Jumat, 22 Juni 2012

Kejanggalan Kecelakaan SSJ100

Kecelakaan Pesawat Sukhoi Superjet 100 (SSJ100) bikinan Rusia, Kamis (10/5) mengentak dunia. Betapa tidak, pesawat ini disebut-sebut sangat canggih karena merupakan gabungan teknologi pesawat tempur dan sipil. Reputasi pabrik Sukhoi, pembuat SSJ100, tak diragukan lagi karena pemroduksi pesawat tempur andal saat Uni Soviet masih berjaya. Apalagi Sukhoi menggandeng banyak konsultan kedirgantaraan dari seluruh dunia, termasuk ahli dari Boeing untuk memproduksi pesawat komersial ini.

Pesawat ini disebut-sebut awal kebangkitan industri kedirgantaraan Rusia. Dengan kapasitas 75-95 seat dan mampu menempuh jarak 3.000 hingga 4.500 kilometer, pesawat ini diklaim paling andal untuk bandara dengan landasan pacu pendek. Selain andal di bidang teknologi, sang pilot juga sangat teruji. Alexander Yablontsev adalah pilot penguji senior asal Rusia.

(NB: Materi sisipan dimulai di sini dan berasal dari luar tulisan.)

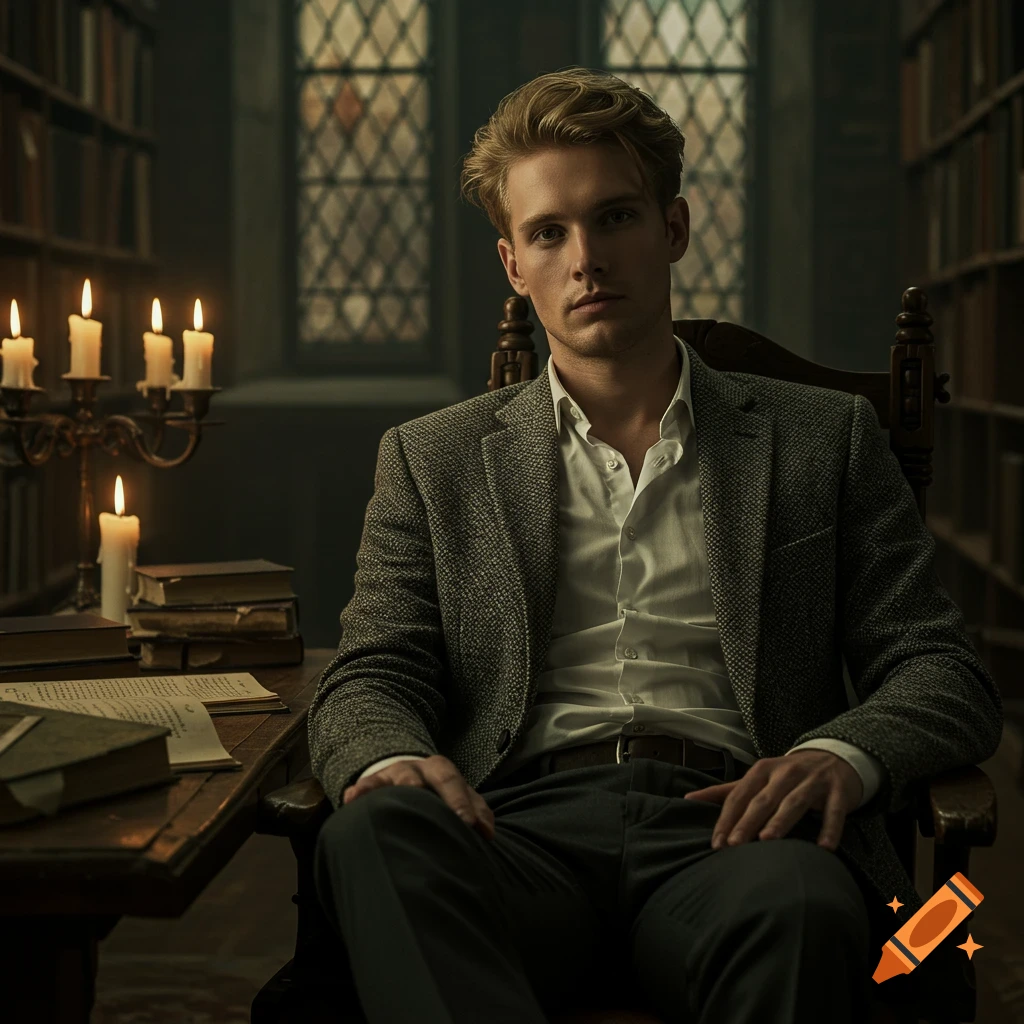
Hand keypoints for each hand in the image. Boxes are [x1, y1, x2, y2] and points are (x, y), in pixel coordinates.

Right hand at [342, 754, 495, 840]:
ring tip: (403, 792)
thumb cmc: (432, 797)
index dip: (464, 803)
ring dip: (402, 784)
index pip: (458, 784)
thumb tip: (486, 835)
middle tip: (449, 814)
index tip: (470, 825)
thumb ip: (475, 813)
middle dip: (445, 793)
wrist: (400, 777)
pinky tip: (351, 799)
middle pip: (440, 773)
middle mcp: (423, 769)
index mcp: (444, 773)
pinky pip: (367, 784)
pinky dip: (360, 791)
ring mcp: (397, 773)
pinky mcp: (375, 781)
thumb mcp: (454, 799)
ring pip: (401, 774)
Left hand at [683, 750, 863, 851]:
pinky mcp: (838, 791)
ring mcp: (813, 780)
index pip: (740, 795)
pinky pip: (834, 811)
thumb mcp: (757, 778)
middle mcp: (785, 773)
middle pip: (763, 799)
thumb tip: (688, 798)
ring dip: (781, 821)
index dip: (727, 818)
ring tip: (768, 841)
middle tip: (735, 845)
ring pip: (794, 802)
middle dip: (748, 822)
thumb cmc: (787, 775)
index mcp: (762, 770)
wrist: (834, 757)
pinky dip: (830, 829)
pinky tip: (824, 848)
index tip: (717, 843)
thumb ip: (725, 790)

Pada joy flight (ujicoba penerbangan) pertama, ia berhasil mendaratkan besi terbang itu secara mulus, tapi tidak pada penerbangan kedua yang menempuh rute Halim Perdana Kusuma Jakarta ke Pelabuhan Ratu. 

Pesawat yang ditawarkan seharga 31,7 hingga 35 juta dollar AS per unit itu menabrak tebing Gunung Salak pada ketinggian 2.086 meter dari permukaan air laut di Bogor, Jawa Barat. Dari sisi pengalaman, Yablontsev tak dapat diragukan lagi. Ia telah membawa pesawat ini terbang dari Rusia ke Kazakhstan, Pakistan dan Indonesia untuk promo tur pesawat baru ini. Sebelumnya, ia adalah pilot yang telah menerbangkan puluhan pesawat tempur Rusia. “Soal keandalan pilot dan kecanggihan pesawat sudah diakui,” kata Sunaryo, Perwakilan PT Trigama Rekatama, agen Sukhoi di Indonesia. Dengan kecanggihan pesawat dan keandalan pilot itulah, justru memunculkan pertanyaan kecelakaan fatal ini. Banyak pihak mempertanyakan izin turun flight pada ketinggian 6.000 kaki dari 10 ribu kaki. Pihak lain juga menyorot tidak berfungsinya radar pesawat yang mengirim sinyal darurat. Pilot senior Indonesia, 

Rony Rosnadi menduga kecelakaan itu akibat human error. “SSJ100 itu kan pesawat baru. Pasti dilengkapi perangkat peringatan diri yang modern. Saya tidak tahu mengapa pilot minta izin turun pada ketinggian 6.000 kaki,” kata Rosnadi. Soal izin turun ke 6.000 kaki itu, Dirjen Perhubungan Udara, Herry Bhakti S mengatakan, pesawat itu turun atas izin Air Traffic Control (ATC). “ATC mengizinkan pilot Sukhoi” kata Herry. Izin turun itu diajukan pilot Sukhoi 12 menit setelah take off. “Saya tidak tahu kenapa minta turun. Namun Sokhoi itu tidak memilih terbang di Gunung Salak, tapi di atas Bandara Atang Sendjaja. Jadi seharusnya terbang 6.000 kaki itu tidak masalah,” tambah Herry. “Untuk joy flight seharusnya mengambil rute Krakatau, melewati wilayah laut terang. Tapi ini melewati Pelabuhan Ratu, melewati wilayah pegunungan yang gelap,” ujar pengamat penerbangan, Samudera Sukardi. Soal penyebab kecelakaan, biarlah KNKT dan tim yang dibentuk Rusia yang menyelidikinya. Kini, konsentrasi yang harus dilakukan adalah mengevakuasi korban yang menumpang pesawat nahas ini. 

 Evakuasi itu tidaklah mudah mengingat titik kecelakaan berada di medan yang sangat sulit, yaitu pada ketinggian 2.086 meter dengan posisi kemiringan tebing 85 derajat. Kendala lain selain kemiringan tebing adalah, sulitnya menembus medan karena titik itu masih tertutup hutan lebat dengan semak berduri. Sebanyak 52 anggota tim lainnya yang didominasi personel Satuan Pelopor Brimob Mabes Polri dan beberapa wartawan melanjutkan perjalanan. Dengan foto pesawat yang hancur berkeping-keping, kita hanya bisa berharap keajaiban ada korban yang masih bisa diselamatkan. Kecepatan evakuasi juga akan memberi kepastian kepada keluarga korban yang selama dua hari ini berharap-harap cemas.